Assassin's Creed 320.11.2012, Mathias Oertel
Assassin's Creed 3

Im Test:

Mit dem letzten Teil der Ezio-Trilogie gab es eine Premiere für PC-Spieler: Sie mussten nicht mehrere Monate, sondern nur wenige Wochen auf ihren Meuchelmörder warten. Jetzt, mit Assassin's Creed 3 (ab 9,99€ bei kaufen) dürfen sie ebenfalls kurz nach ihren Konsolen-Kollegen die neue Welt mit einem frischen Helden erforschen. Sorgt die erfahrungsgemäß bessere Kulisse auch für einen erhöhten Spielspaß?

Gleicher Inhalt, gleiche Probleme

Inhaltlich hat sich bei der PC-Version von Assassin's Creed 3 (AC3) nichts im Vergleich zu den nur wenige Wochen alten Konsolen-Varianten getan. Daher möchte ich an dieser Stelle auf den umfangreichen Test verweisen. Dort werden sowohl die Vorzüge der Erzählung mit ihrer glaubwürdigen Mischung historischer Fakten und Figuren sowie fiktiver Ereignisse betrachtet als auch die spielerische Stagnation bzw. Regression eingehend besprochen.

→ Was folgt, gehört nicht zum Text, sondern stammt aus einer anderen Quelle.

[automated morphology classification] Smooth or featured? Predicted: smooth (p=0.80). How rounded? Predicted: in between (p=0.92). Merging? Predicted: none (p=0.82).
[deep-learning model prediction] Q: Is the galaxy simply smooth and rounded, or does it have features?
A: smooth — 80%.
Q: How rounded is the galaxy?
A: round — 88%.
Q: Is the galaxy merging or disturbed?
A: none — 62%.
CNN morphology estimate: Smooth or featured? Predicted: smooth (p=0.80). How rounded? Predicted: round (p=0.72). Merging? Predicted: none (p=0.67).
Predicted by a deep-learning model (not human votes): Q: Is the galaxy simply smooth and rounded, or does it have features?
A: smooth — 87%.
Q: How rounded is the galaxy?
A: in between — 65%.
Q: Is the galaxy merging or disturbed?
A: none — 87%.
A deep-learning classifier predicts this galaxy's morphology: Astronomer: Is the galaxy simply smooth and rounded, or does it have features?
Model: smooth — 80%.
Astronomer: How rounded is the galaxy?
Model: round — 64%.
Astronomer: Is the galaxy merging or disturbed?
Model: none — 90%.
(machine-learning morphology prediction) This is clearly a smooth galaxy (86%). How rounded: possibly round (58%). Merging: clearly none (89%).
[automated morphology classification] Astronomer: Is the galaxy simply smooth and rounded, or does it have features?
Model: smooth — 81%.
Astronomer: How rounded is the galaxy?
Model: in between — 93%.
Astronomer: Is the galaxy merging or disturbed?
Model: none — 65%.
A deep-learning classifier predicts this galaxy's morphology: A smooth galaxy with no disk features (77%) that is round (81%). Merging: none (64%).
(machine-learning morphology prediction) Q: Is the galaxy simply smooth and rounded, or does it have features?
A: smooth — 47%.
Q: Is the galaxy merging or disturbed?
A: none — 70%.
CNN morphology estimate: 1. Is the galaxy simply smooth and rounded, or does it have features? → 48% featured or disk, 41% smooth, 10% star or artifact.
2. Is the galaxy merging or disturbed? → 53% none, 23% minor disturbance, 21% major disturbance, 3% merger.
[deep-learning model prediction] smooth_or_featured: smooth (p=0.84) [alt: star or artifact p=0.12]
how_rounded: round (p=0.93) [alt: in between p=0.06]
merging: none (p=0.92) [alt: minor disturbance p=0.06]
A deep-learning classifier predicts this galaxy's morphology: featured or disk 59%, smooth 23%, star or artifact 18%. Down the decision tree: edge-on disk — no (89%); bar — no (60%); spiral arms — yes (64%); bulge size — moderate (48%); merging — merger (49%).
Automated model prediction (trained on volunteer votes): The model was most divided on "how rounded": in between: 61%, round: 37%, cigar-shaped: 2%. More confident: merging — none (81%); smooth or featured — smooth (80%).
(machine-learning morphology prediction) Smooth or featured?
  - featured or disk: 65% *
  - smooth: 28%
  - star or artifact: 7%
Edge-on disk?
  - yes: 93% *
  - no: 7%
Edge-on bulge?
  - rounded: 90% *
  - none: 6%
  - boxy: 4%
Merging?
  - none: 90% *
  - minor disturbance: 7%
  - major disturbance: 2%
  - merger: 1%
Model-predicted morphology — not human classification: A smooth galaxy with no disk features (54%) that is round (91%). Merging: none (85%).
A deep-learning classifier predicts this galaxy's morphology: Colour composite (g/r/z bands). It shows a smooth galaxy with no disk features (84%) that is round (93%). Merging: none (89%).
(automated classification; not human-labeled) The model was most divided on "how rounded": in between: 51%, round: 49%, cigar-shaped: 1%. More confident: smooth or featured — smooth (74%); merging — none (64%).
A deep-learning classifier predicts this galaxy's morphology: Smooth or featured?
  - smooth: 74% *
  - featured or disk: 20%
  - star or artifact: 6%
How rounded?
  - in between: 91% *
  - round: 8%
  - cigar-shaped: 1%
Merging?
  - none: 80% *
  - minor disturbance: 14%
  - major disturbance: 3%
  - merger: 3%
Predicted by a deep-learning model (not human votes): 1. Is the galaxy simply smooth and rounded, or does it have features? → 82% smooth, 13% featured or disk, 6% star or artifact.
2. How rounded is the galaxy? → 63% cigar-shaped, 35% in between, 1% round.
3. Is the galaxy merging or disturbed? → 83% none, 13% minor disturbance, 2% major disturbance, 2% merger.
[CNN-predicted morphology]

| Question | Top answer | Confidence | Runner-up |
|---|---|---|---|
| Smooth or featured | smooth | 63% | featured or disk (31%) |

Stattdessen möchte hier auf die Eigenheiten der Rechenknecht-Assassinen eingehen, die natürlich beim Kopierschutz beginnen. Grundvoraussetzung, um mit dem Halb-Indianer Connor in die Wirren der amerikanischen Revolution eingreifen zu können, ist ein Uplay-Account. Nach einer einmaligen Online-Anmeldung und einer gut 17 GB beanspruchenden Installation kann man das Spiel auch offline starten, hat dann aber (natürlich) keinen Zugriff auf den Mehrspieler-Modus oder die Uplay-Belohnungen (in etwa gleichbedeutend mit Erfolgen oder Trophäen auf den jeweiligen Konsolensystemen).

Schöner = besser?

Die Kulisse gewinnt u.a. durch höher aufgelöste Texturen an Qualität, das Spielerlebnis wird im Vergleich zu den Konsolenversionen dadurch jedoch nicht aufgewertet.
Die Kulisse gewinnt u.a. durch höher aufgelöste Texturen an Qualität, das Spielerlebnis wird im Vergleich zu den Konsolenversionen dadurch jedoch nicht aufgewertet.
Waren die ersten Episoden von Assassin's Creed  vor etwa fünf bzw. vier Jahren noch ein Indiz dafür, dass die Konsolen seinerzeit die Leistung der PCs übertreffen konnten, haben sich die Vorzeichen mittlerweile umgekehrt: Nicht erst seit Assassin's Creed 3 als Gradmesser haben Rechner im direkten Vergleich die Nase deutlich vorn. Vor allem die Struktur-Texturen von Bäumen sowie Baustoffen wie Ziegeln, Holz usw. profitieren von den hohen Auflösungen, die ein halbwegs potenter PC stemmen kann. Die Hauptfiguren wirken mit ihren filigranen Gesichtszügen und den in Nahaufnahmen erkennbaren Poren oder Bartstoppeln ebenfalls edler als auf Konsolen, wenngleich sich an der grundlegenden Mimik nichts geändert hat.  Wer eher am unteren Bereich der Systemvoraussetzungen angesiedelt ist (Core 2 Duo@2,66 GHz oder AMD Athlon II X4@2,6 GHz sowie mind. 2GB RAM und 512 MB-Grafikkarte mit Shader 4.0), findet im Optionsmenü zahlreiche Bereiche, in denen man die visuelle Darstellung auf seinen Rechner abstimmen kann. Haarkleines Schrauben, um auch das letzte bisschen Leistung herauszukitzeln, ist zwar nicht möglich, doch mit den mehrstufigen Einstellungen lassen sich schnell ansehnliche Ergebnisse erzielen.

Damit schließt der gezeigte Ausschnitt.